> [WORK TASK]:
Copy out every one of the records below verbatim, leaving the pictures out of your output.

> [Quiz items based on charts]:
§

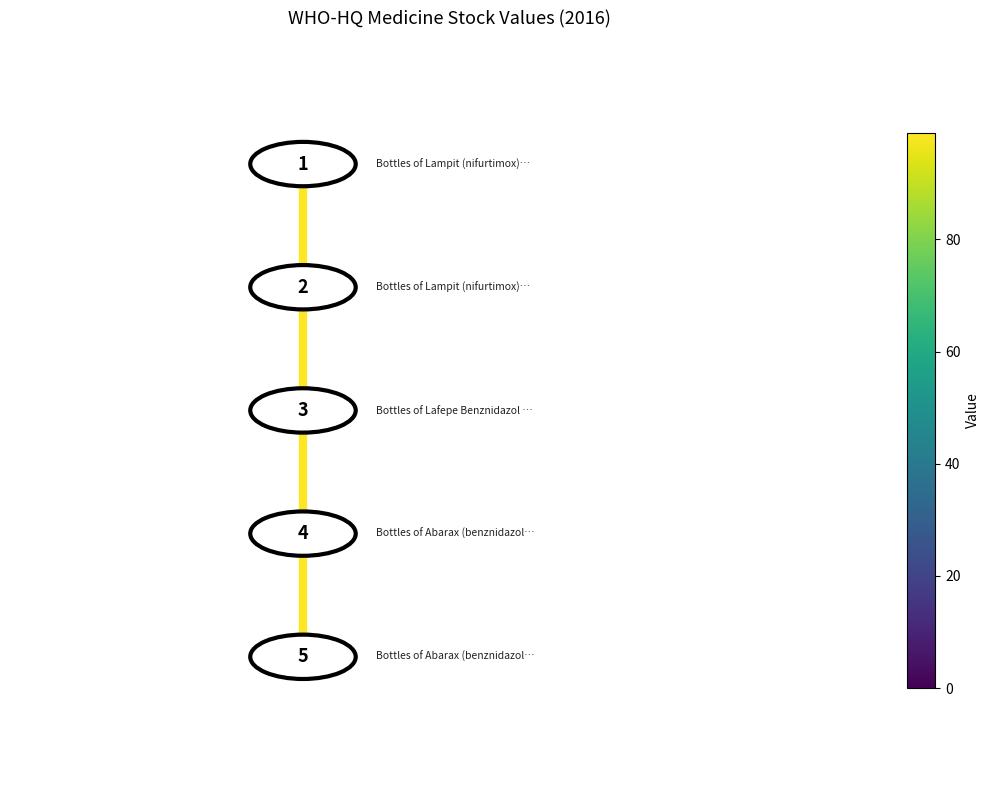

Is it true that the value at 0.0 is 4?

False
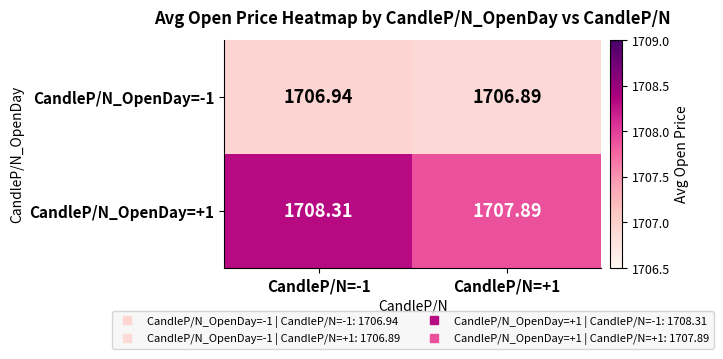

Is the value of CandleP/N_OpenDay=-1 at CandleP/N=+1 greater than the value of CandleP/N_OpenDay=+1 at CandleP/N=-1?

No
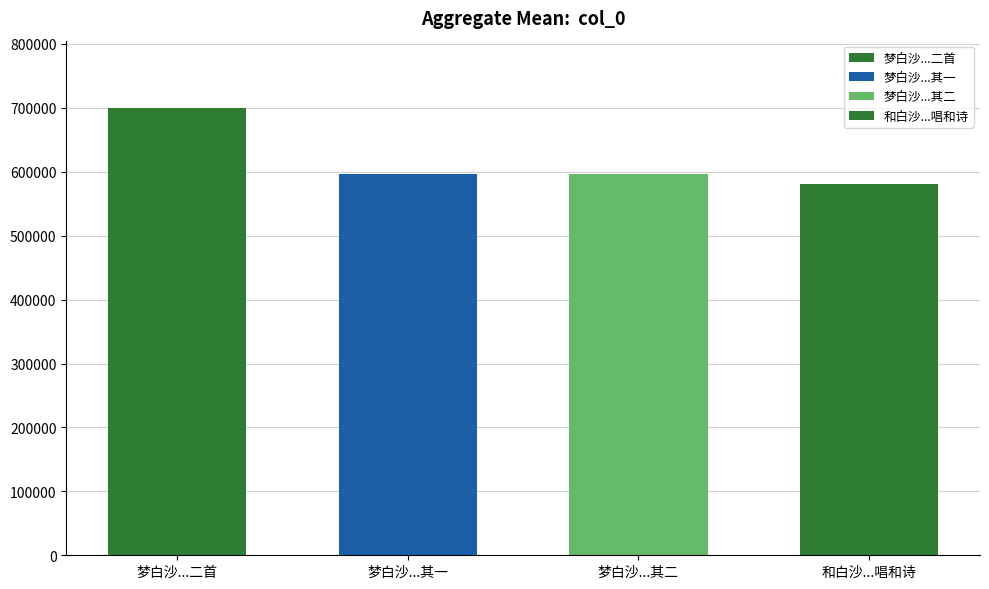

True or false: the data shows 1030995 at 和白沙...唱和诗.

False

§

> [EXPECTED ANSWER]:
Is it true that the value at 0.0 is 4?

False

Is the value of CandleP/N_OpenDay=-1 at CandleP/N=+1 greater than the value of CandleP/N_OpenDay=+1 at CandleP/N=-1?

No

True or false: the data shows 1030995 at 和白沙...唱和诗.

False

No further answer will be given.